* [Task directions]:
Your copy of the data should match it exactly, leaving out only the pictures.
:: Provided material
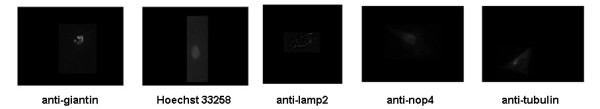
Sample CHO images.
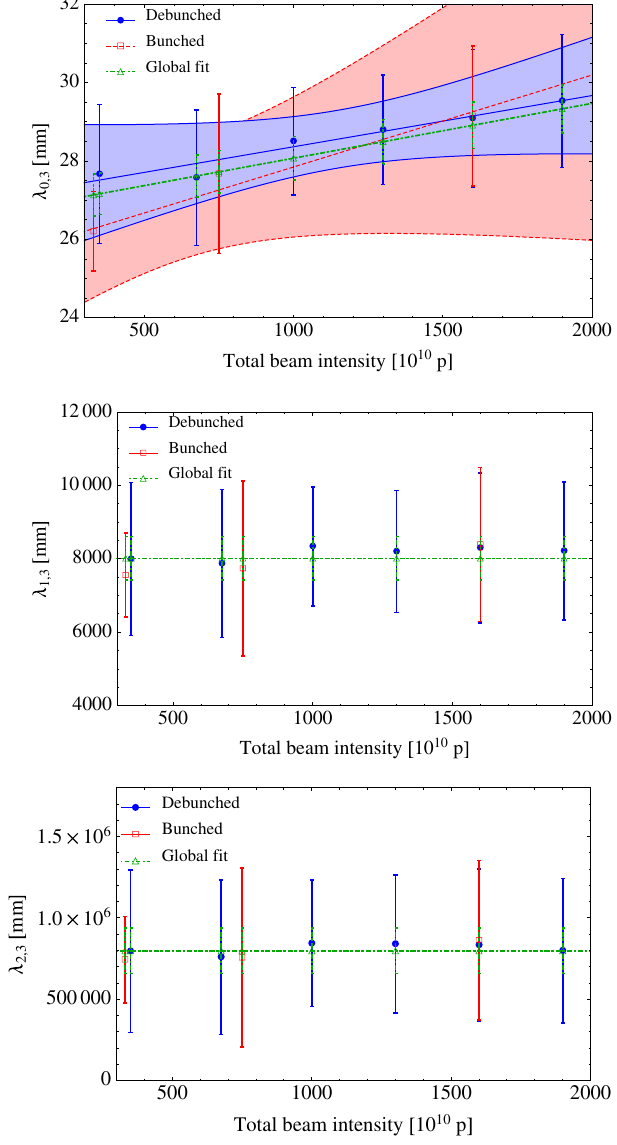
FIG. 15. Dependence of the quadratic fit parameters (cid:11) i; 3 on the beam intensity. The unconstrained fit parameters together with the global one (green lines) are shown. The shaded areas in the plot of (cid:11) 0 ; 3 represent the prediction bands around the estimated linear fit lines at 95% confidence level. The straight line obtained for the global fit is in the intersection of the bands for the debunched and bunched beams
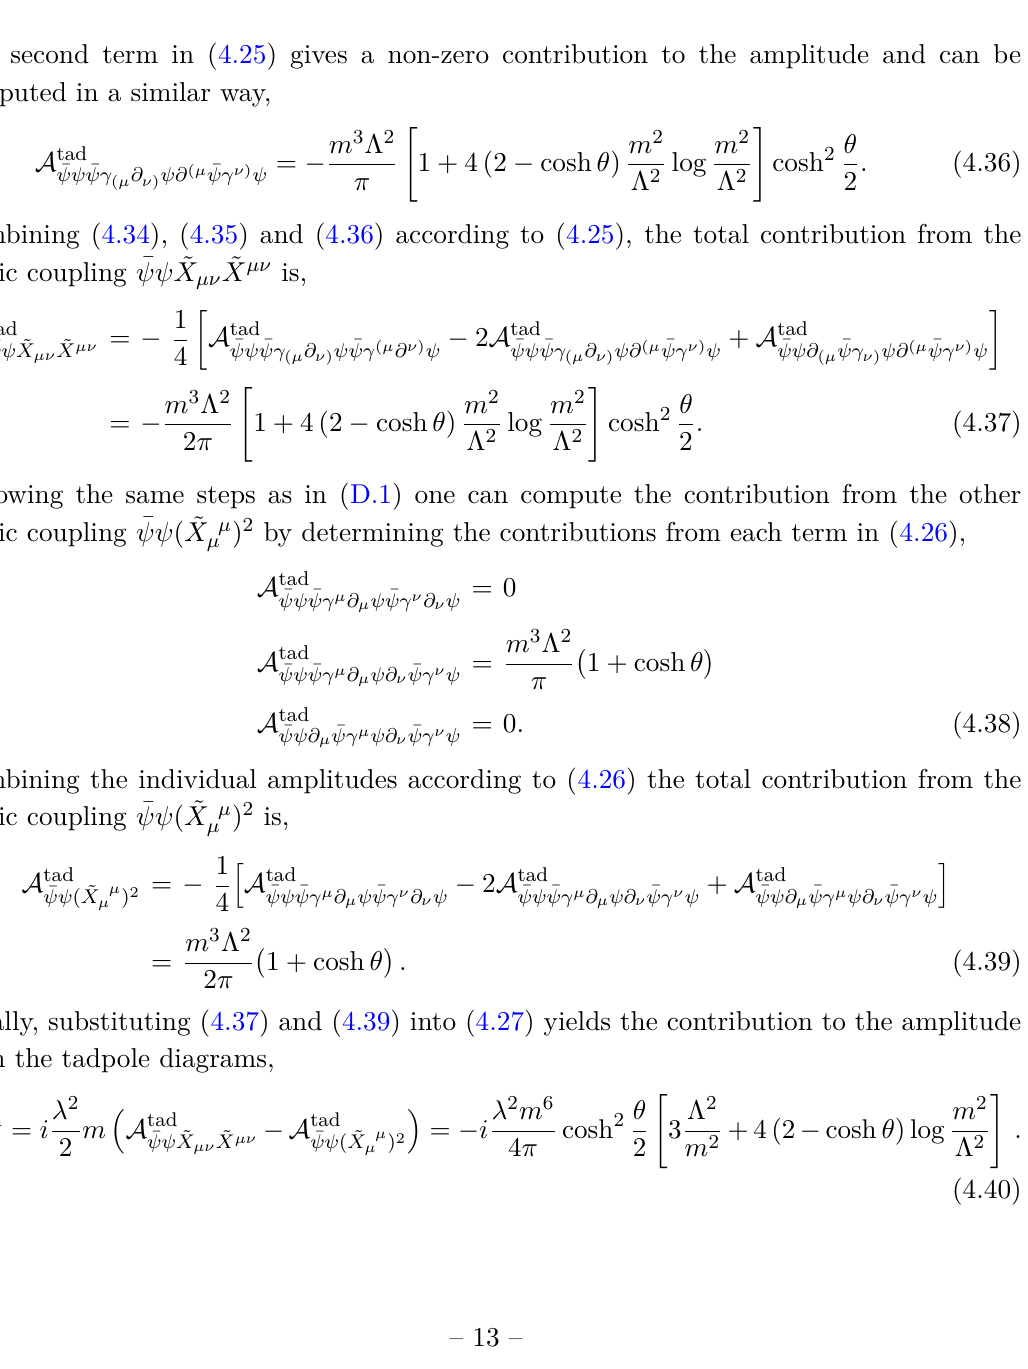
Figure 2 . Tadpole diagram that contributes to the S -matrix at second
::::
* [Result below]:
Sample CHO images.
FIG. 15. Dependence of the quadratic fit parameters (cid:11) i; 3 on the beam intensity. The unconstrained fit parameters together with the global one (green lines) are shown. The shaded areas in the plot of (cid:11) 0 ; 3 represent the prediction bands around the estimated linear fit lines at 95% confidence level. The straight line obtained for the global fit is in the intersection of the bands for the debunched and bunched beams
Figure 2 . Tadpole diagram that contributes to the S -matrix at second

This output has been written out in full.